I have been working since on vectorizing "user code". The primary goal of this project is to speed up trace loops that iterate over NumPy arrays. But As I have said in the last post it might (or might not) make sense to optimize traces found in the user program.
Vec, the little brother of NumPy array
Using the following snippet one can build a class for vectors in Python and let the optimization speed up the computation.

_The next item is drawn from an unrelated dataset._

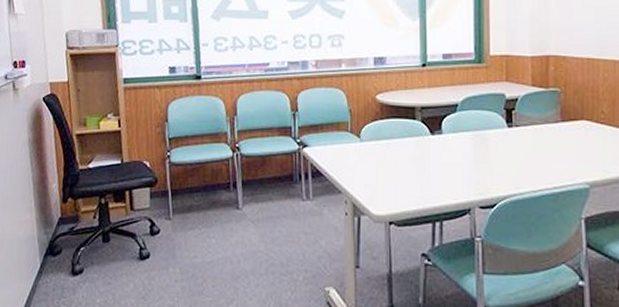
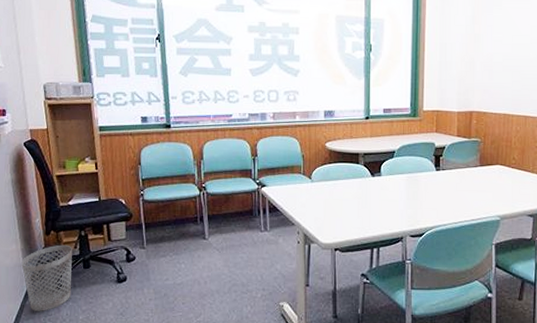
wastebasket: none [35,214,91,293] -> present [21,244,72,311]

def __init__(self, content, type='d'):
self.size = len(content)
self.type = type
self.array = array.array(type, content)
def __add__(self, other):
def add(self, other, out=None):
# Ensure that other is the right type and size,
# out must be allocated if it is None
i = 0
# execute pypy with --jit vectorize_user=1 to
# enable the optimization
while i < self.size:
out.array[i] = self.array[i] + other.array[i]
i += 1
After tracing the loop in the add function a slightly better vector loop is generated. Let's run the program:
# jit warmup
a,b,c = vec(...), vec(...), vec(...)
# start time.time()
for i in range(500):
c = a * b
a = c - b
# stop time.time()
Has the following results can be optained (after the JIT has warmed up):
PyPy (vecopt): ~0.005
PyPy (no vecopt): ~0.008
The PyPy has higer variance in the execution. The garbage collector might be the reason for that. The program has been run 5 times and the mean value is shown above.
What about Python lists?
Honestly, I'm unsure if there is a real benefit. Since PyPy stores integers/floats arrays (that are fully homogenous) without the overhead of embedding it in a PyObject, SIMD operations could be used for normal Python lists.

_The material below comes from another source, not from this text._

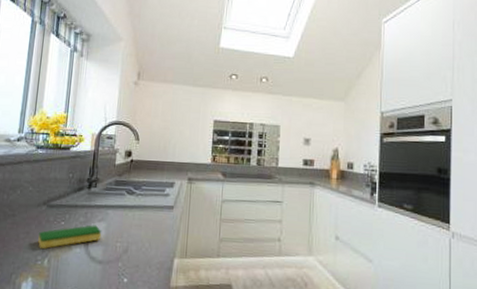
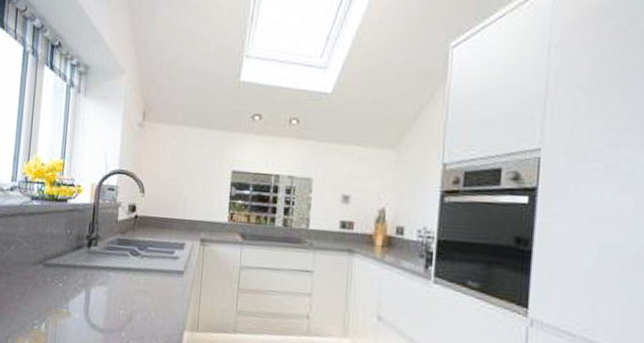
dish sponge: present [38,225,102,249] -> none [34,288,103,313]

The problem with this optimization is that the program must run for a very long time and spend a significant fraction of time in the trace loop that has been optimized. The short evaluation above shows that there might be potential. I will further investigate, because this is a great way to find bugs in the implementation as well.
Traces emitted by the user program are much more complex than the one in the NumPy library. The last week I have been working I found many edge cases and even reminded my that I have left some TODOs in the source code.